Eğer gelmesine müsade etmediğiniz bir kimseyi evinize alırlarsa, Allah,
size onları yataklarında yalnız bırakmanıza ve daha olmazsa hafifçe
dövüp sakındırmanıza izin vermiştir. Kadınların da sizin üzerinizdeki
hakları, meşru örf ve adete göre yiyecek ve giyeceklerini temin
etmenizdir.
"Ey Mü'minler!"
"Size
iki emanet bırakıyorum, onlara sarılıp uydukca yolunuzu hiç
şasırmazsınız. O emanetler, Allah'ın kitabı Kur-ân-ı Kerim ve
Peygamberin (a.s.m) sünnetidir.
"Mü'minler!"
"Sözümü
iyi dinleyiniz ve iyi belleyiniz! Müslüman Müslümanın kardeşidir ve
böylece bütün Müslümanlar kardeştirler. Bir Müslümana kardeşinin kanı
da, malı da helal olmaz. Fakat malını gönül hoşluğu ile vermişse
başkadır.
"Ey İnsanlar!"
"Cenab-ı
Hakk her hak sahibine hakkını vermiştir. Her insanın mirastan hissesini
ayırmıştır. Mirascıya vasiyet etmeye lüzüm yoktur. Çocuk kimin
döşeğinde doğmuşsa ona aittir. Zina eden kimse için mahrumiyet vardır.
Babasından başkasına ait soy iddia eden soysuz yahut efendisinden
başkasına intisaba kalkan köle, Allah'ın, meleklerinin ve bütün
insanların lanetine uğrasın. Cenab-ı Hakk, bu gibi insanların ne
tevbelerini, ne de adalet ve şehadetlerini kabul eder.
"Ey insanlar!"
"Rabbiniz
birdir. Babanız da birdir. Hepiniz Adem'in çocuklarısınız, Adem ise
topraktandır. Arabın Arap olmayana, Arap olmayanın da Arap üzerine
üstünlüğü olmadığı gibi; kırmızı tenlinin siyah üzerine, siyahın da
kırmızı tenli üzerinde bir üstünlüğü yoktur. Üstünlük ancak takvada,
Allah'tan korkmaktadır. Allah yanında en kıymetli olanınız O'ndan en çok
korkanınızdır. Azası kesik siyahî bir köle başınıza amir olarak tayin
edilse, sizi Allah'ın kitabı ile idare ederse, onu dinleyiniz ve itaat
ediniz. Suçlu kendi suçundan başkası ile suçlanamaz. Baba, oğlunun suçu
üzerine, oğlu da babasının suçu üzerine suçlanamaz.

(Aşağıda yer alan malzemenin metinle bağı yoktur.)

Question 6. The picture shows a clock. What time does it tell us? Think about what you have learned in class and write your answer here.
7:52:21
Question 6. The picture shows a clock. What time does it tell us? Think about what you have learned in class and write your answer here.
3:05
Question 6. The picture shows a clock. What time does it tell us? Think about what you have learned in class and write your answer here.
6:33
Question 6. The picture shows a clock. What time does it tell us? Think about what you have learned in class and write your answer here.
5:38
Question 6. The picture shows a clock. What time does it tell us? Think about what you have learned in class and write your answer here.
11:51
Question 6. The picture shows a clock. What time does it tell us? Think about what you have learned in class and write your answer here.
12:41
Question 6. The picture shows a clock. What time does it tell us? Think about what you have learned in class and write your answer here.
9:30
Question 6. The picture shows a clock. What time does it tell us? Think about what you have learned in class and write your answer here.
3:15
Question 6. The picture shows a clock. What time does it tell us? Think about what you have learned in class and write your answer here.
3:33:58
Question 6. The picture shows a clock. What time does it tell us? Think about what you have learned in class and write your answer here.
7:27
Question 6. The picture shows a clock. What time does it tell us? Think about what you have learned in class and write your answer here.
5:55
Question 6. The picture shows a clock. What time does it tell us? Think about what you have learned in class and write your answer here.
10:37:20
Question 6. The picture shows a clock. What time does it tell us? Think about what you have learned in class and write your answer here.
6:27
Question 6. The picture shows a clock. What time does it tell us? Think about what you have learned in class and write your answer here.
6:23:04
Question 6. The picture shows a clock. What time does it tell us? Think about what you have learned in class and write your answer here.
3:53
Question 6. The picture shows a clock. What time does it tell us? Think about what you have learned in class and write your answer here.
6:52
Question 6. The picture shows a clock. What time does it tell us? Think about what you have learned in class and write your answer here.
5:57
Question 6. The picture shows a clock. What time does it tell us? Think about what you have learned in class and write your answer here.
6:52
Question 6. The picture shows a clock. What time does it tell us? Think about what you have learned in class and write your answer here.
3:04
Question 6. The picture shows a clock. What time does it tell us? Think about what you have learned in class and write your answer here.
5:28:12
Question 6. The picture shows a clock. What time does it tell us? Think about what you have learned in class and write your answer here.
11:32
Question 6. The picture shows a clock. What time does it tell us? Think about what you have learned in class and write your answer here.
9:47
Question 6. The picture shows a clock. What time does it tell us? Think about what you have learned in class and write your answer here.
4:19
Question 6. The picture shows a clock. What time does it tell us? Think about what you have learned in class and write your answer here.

"Dikkat ediniz! Şu dört şeyi kesinlikle yapmayacaksınız:
1- Allah'a hiçbir şeyi ortak koşmayacaksınız.
2- Allah'ın haram ve dokunulmaz kıldığı canı, haksız yere öldürmeyeceksiniz.
3- Zina etmeyeceksiniz.
4- Hırsızlık yapmayacaksınız.
"İnsanlar
Lâilahe illallah deyinceye kadar onlarla cihad etmek üzere emrolundum.
Onlar bunu söyledikleri zaman kanlarını ve mallarını korumuş olurlar.
Hesapları ise Allah'a aittir.
"İnsanlar!"
"Yarın beni sizden soracaklar, ne diyeceksiniz?"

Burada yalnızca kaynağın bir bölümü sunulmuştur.